Embora descontentes, os convidados concordaram. A atmosfera de tensão acompanhou os participantes no restante das tratativas. As dúvidas no ar os assombravam, um problema incômodo havia se tornado uma questão de grandes proporções.

O encontro chegou ao fim com uma grande bomba nas mãos dos Kadiras. As figuras que deixavam o local pareciam fugir dali, como se aquele espaço fosse a materialização de seus problemas.

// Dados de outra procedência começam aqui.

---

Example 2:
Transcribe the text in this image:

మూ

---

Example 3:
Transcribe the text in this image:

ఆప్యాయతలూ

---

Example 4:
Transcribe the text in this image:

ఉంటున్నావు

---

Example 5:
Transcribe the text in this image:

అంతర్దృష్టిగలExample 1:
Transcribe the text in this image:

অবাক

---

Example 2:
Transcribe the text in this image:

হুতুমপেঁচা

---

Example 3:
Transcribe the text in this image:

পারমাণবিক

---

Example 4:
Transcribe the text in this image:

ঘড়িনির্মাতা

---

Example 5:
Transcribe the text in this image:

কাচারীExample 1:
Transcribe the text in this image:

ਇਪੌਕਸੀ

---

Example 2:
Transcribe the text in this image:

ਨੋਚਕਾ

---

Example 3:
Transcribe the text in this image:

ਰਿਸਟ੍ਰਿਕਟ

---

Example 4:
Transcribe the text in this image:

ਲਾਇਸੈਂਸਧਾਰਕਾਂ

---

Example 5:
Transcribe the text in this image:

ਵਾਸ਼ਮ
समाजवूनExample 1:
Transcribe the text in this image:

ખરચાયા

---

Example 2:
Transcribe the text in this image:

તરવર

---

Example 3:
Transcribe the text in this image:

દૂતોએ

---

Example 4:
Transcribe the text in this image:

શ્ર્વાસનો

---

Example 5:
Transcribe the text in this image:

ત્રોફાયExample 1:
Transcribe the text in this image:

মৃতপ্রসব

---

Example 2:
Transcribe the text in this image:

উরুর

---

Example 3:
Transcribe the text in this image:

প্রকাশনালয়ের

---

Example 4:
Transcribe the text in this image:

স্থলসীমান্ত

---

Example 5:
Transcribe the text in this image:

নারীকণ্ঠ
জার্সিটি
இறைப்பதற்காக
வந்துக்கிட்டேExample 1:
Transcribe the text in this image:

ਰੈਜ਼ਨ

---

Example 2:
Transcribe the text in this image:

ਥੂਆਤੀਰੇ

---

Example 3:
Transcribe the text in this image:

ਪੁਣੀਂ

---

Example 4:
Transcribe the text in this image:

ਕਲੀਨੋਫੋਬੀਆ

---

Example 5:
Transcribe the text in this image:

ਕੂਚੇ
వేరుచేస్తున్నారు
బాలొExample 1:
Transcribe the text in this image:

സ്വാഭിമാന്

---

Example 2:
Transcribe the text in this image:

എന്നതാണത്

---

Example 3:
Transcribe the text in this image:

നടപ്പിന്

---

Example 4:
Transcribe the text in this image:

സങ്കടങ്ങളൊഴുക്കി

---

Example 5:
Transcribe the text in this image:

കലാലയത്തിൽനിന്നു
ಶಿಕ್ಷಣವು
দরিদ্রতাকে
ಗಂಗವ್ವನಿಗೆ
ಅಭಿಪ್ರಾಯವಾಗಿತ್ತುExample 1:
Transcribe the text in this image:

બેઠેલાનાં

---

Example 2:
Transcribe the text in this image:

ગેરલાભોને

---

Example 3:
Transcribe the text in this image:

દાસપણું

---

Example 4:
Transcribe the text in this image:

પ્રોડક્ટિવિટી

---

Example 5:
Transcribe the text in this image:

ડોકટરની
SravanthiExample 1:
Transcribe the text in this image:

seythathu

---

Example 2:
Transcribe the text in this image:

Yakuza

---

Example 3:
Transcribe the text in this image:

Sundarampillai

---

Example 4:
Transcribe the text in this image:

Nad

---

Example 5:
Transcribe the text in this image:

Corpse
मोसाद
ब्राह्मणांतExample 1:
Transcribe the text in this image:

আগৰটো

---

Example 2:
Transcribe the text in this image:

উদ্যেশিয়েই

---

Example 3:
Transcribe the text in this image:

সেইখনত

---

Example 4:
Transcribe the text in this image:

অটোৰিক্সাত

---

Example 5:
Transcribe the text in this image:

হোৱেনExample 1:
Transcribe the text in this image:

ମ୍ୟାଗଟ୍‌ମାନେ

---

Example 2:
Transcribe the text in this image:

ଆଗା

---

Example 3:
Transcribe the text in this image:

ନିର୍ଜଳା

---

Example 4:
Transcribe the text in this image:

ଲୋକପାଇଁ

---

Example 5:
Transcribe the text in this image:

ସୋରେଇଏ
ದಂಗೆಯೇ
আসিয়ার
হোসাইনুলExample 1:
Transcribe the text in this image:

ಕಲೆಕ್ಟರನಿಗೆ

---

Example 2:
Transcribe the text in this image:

Assim como os demais, o grupo de Cão retornava para a enfermaria, quando Latrev interveio.

— Parece que agora todo mundo quer minha cabeça. — Ele olhava para o último sócio que saía.

— Devemos descansar, vamos pensar nesse assunto com calma outra hora. — Teslan deu um tapa amigável em seu ombro e prosseguiu.

O grupo seguia caminho e deixava o mestre para trás.

— Calisto, pode me acompanhar um minuto? — falou o líder da unidade.

Ela em resposta apenas veio em sua direção. Os dois começam a caminhar.

— O que deseja de mim?

— Queria sua opinião sobre a aparição dos Sem Face, esses mercenários são do Distrito de Armeria, certa vez ouvi que você poderia ser de lá. — Ele a olhou dos pés à cabeça.

— Ouvindo coisas assim terá uma vida bem curta. — Os olhos de Calisto adotaram uma tonalidade vermelha e ameaçadora.

— Já entendi, não estou aqui para brigar. — Latrev forçou um sorriso para acalmá-la, sem sucesso. — Sei que não sou seu chefe de verdade, mas tenho certeza que Mildifer não quer que a gente se mate.

Calisto se virou e já dava os primeiros passos para retornar a enfermaria, quando o Demônio respirou fundo e perguntou:

— Tenho mais uma pergunta… Por que sua obsessão pelo Meio-sangue?

Ela parou imediatamente. Latrev podia ser pouco participativo nas decisões na unidade, mas era um hábil observador. Calisto sabia disso.

— Não consigo ver sentido algum nesse absurdo, morra! Seu velhote senil — afirmou, ao sair.

— Estranho, devo ter me enganado — disse, sem esconder uma aparente decepção. Latrev partiu rumo a seus aposentos. Sabia que nos próximos dias os habituais minutos de paz e sossego seriam raros.